- [EXERCISE PROMPT] Of the lines in the data below, write out exactly those from the one holding "thumb mcp: (215, 179)" through the one holding "thumb cmc: (254, 260)", both included.

- [AVAILABLE DATA]
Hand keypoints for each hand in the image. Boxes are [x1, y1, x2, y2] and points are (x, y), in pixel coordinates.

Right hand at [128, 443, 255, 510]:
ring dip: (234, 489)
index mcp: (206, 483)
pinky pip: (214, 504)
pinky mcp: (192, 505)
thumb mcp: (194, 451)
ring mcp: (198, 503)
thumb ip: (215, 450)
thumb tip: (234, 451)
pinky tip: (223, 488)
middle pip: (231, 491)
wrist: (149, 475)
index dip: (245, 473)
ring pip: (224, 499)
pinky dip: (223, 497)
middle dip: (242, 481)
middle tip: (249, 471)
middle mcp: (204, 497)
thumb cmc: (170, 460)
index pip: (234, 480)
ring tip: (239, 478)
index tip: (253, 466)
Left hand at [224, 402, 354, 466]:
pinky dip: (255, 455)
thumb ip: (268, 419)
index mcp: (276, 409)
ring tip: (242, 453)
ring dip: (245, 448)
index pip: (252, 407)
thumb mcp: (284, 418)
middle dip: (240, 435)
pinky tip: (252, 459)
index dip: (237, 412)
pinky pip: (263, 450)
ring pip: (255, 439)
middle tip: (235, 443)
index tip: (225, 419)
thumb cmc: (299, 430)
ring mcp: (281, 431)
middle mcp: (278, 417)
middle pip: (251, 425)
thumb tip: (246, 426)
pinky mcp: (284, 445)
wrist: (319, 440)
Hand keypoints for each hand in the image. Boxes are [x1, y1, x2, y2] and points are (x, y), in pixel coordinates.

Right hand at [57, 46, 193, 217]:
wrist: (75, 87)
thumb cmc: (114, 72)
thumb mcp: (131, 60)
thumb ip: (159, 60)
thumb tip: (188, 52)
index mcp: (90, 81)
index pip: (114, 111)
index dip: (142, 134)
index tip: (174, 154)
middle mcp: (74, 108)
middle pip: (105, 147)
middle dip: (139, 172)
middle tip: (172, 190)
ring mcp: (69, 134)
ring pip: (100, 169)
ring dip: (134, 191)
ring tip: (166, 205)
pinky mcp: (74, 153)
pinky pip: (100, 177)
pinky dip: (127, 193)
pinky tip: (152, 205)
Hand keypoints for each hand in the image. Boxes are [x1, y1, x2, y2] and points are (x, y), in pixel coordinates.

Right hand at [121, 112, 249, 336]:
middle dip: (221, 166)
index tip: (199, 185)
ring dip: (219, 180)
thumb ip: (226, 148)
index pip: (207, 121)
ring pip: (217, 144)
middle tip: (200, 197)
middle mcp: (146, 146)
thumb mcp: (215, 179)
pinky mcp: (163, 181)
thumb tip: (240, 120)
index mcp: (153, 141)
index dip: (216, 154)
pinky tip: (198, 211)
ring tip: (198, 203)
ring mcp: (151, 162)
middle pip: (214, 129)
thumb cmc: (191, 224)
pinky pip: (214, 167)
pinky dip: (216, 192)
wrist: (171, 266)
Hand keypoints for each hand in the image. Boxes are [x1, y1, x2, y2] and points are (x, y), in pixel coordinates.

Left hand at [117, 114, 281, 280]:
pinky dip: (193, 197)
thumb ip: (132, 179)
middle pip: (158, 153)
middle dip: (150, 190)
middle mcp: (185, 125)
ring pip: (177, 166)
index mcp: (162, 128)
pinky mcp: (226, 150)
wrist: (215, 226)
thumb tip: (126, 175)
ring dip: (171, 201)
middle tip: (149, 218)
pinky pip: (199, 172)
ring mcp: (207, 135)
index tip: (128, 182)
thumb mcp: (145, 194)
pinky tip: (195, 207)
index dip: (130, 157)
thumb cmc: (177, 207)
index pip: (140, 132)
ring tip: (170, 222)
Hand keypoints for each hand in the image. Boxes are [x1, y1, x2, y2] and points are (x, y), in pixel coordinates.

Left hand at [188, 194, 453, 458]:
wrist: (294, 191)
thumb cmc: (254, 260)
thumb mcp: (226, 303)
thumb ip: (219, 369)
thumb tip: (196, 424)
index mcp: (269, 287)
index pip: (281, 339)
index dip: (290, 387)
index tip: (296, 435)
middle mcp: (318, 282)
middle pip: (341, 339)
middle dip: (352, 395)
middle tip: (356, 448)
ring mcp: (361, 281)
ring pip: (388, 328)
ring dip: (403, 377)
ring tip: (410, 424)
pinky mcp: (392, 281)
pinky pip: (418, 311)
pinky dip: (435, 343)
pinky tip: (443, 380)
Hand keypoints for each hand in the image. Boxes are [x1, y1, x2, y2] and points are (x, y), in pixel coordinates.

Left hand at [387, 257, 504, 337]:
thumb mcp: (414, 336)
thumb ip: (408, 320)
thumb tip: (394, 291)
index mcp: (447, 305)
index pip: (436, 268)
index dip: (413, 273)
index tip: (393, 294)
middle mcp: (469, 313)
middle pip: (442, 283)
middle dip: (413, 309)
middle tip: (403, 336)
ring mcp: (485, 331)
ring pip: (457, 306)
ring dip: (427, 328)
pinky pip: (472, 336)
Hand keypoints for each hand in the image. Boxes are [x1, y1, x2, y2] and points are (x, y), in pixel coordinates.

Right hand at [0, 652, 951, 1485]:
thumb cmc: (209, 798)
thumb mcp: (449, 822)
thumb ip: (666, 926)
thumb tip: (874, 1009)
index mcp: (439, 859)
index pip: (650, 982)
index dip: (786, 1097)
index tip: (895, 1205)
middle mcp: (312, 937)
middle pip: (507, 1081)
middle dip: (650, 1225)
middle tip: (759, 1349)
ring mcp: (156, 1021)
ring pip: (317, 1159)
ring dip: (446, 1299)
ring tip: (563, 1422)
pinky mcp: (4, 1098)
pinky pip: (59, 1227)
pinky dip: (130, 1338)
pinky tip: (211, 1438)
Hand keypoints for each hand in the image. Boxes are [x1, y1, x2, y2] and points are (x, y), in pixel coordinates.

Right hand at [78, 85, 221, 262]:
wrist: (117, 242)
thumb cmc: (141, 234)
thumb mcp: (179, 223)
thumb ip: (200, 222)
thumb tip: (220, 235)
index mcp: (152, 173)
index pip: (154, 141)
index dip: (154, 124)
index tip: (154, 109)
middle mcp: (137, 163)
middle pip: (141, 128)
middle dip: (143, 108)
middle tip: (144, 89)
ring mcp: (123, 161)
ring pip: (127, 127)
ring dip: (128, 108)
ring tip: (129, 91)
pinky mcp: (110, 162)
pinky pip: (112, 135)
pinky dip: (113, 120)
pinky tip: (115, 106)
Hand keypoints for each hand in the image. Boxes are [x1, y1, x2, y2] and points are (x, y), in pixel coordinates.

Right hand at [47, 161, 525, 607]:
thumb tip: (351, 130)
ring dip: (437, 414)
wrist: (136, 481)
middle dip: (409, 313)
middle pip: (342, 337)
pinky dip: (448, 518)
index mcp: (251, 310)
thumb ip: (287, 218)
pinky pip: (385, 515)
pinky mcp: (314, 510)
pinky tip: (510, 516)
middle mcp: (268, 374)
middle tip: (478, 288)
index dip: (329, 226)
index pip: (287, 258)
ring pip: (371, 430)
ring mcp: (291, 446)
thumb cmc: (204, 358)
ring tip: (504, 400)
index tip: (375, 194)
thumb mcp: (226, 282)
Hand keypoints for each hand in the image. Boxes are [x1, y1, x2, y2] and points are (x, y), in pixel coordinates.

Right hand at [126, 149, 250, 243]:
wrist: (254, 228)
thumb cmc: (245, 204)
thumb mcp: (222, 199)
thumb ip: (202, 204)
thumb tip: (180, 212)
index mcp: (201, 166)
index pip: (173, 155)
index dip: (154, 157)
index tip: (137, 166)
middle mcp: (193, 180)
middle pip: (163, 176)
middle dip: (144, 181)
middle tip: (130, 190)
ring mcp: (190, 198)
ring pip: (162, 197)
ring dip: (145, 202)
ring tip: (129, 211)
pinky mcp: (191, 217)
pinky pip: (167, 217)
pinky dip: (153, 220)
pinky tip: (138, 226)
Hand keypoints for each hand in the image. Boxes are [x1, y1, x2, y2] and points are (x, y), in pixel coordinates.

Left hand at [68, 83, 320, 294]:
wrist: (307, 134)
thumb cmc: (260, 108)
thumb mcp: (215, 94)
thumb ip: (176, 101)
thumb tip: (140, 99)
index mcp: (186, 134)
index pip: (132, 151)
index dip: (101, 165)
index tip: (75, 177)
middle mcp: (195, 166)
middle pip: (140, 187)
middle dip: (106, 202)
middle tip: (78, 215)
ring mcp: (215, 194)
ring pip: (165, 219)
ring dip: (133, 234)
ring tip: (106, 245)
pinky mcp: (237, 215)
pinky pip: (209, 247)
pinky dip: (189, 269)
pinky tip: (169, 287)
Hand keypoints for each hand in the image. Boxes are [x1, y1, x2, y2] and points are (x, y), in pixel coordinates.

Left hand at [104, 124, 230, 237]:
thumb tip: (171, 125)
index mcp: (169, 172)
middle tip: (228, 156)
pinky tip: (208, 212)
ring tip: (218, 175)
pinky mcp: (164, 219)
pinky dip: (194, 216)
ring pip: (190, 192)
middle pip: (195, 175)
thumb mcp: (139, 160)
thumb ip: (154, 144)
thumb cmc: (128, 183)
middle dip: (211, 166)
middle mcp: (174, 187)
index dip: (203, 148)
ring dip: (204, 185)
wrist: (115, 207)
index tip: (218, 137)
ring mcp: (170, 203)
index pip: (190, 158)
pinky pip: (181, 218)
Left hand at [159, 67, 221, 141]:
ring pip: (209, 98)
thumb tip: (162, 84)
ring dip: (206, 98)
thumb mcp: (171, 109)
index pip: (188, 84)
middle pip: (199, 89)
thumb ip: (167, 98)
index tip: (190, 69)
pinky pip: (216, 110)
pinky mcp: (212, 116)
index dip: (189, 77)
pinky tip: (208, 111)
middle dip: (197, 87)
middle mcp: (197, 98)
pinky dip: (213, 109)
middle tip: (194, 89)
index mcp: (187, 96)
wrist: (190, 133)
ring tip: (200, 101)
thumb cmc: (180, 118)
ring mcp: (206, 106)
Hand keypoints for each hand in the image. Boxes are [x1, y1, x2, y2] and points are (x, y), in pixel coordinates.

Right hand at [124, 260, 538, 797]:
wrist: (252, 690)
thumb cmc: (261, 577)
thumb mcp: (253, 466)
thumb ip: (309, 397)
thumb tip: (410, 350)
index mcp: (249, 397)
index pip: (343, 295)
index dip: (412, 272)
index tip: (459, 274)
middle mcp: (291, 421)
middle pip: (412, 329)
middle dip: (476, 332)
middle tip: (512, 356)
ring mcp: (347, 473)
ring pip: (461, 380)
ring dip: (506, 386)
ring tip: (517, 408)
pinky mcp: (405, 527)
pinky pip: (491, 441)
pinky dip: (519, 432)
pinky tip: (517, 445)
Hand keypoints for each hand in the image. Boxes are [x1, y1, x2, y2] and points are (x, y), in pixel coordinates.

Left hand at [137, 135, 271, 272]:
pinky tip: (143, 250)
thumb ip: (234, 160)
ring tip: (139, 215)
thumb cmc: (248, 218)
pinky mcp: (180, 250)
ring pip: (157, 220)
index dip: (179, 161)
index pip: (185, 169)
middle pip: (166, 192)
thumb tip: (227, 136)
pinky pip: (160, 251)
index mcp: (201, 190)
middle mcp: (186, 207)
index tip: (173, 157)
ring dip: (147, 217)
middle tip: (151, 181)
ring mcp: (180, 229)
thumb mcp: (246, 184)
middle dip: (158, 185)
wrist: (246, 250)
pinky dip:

- [YOUR SOLUTION]
thumb mcp: (215, 179)
pinky mcp: (163, 181)
thumb tip: (240, 120)
index mcp: (153, 141)
index dip: (216, 154)
pinky tip: (198, 211)
ring tip: (198, 203)
ring mcp: (151, 162)
middle pip: (214, 129)
thumb cmc: (191, 224)
pinky pip: (214, 167)
pinky dip: (216, 192)
wrist: (171, 266)
Hand keypoints for each hand in the image. Boxes are [x1, y1, x2, y2] and points are (x, y), in pixel coordinates.

Left hand at [117, 114, 281, 280]:
pinky dip: (193, 197)
thumb ip: (132, 179)
middle pip: (158, 153)
middle dip: (150, 190)
middle mcp: (185, 125)
ring pip: (177, 166)
index mcp: (162, 128)
pinky mcp: (226, 150)
wrist: (215, 226)
thumb tip: (126, 175)
ring dip: (171, 201)
middle tip: (149, 218)
pinky pip: (199, 172)
ring mcp: (207, 135)
index tip: (128, 182)
thumb mcp: (145, 194)
pinky tip: (195, 207)
index dip: (130, 157)
thumb cmc: (177, 207)
index pip: (140, 132)
ring tip: (170, 222)
Hand keypoints for each hand in the image. Boxes are [x1, y1, x2, y2] and points are (x, y), in pixel coordinates.

Left hand at [188, 194, 453, 458]:
wrist: (294, 191)
thumb cmc: (254, 260)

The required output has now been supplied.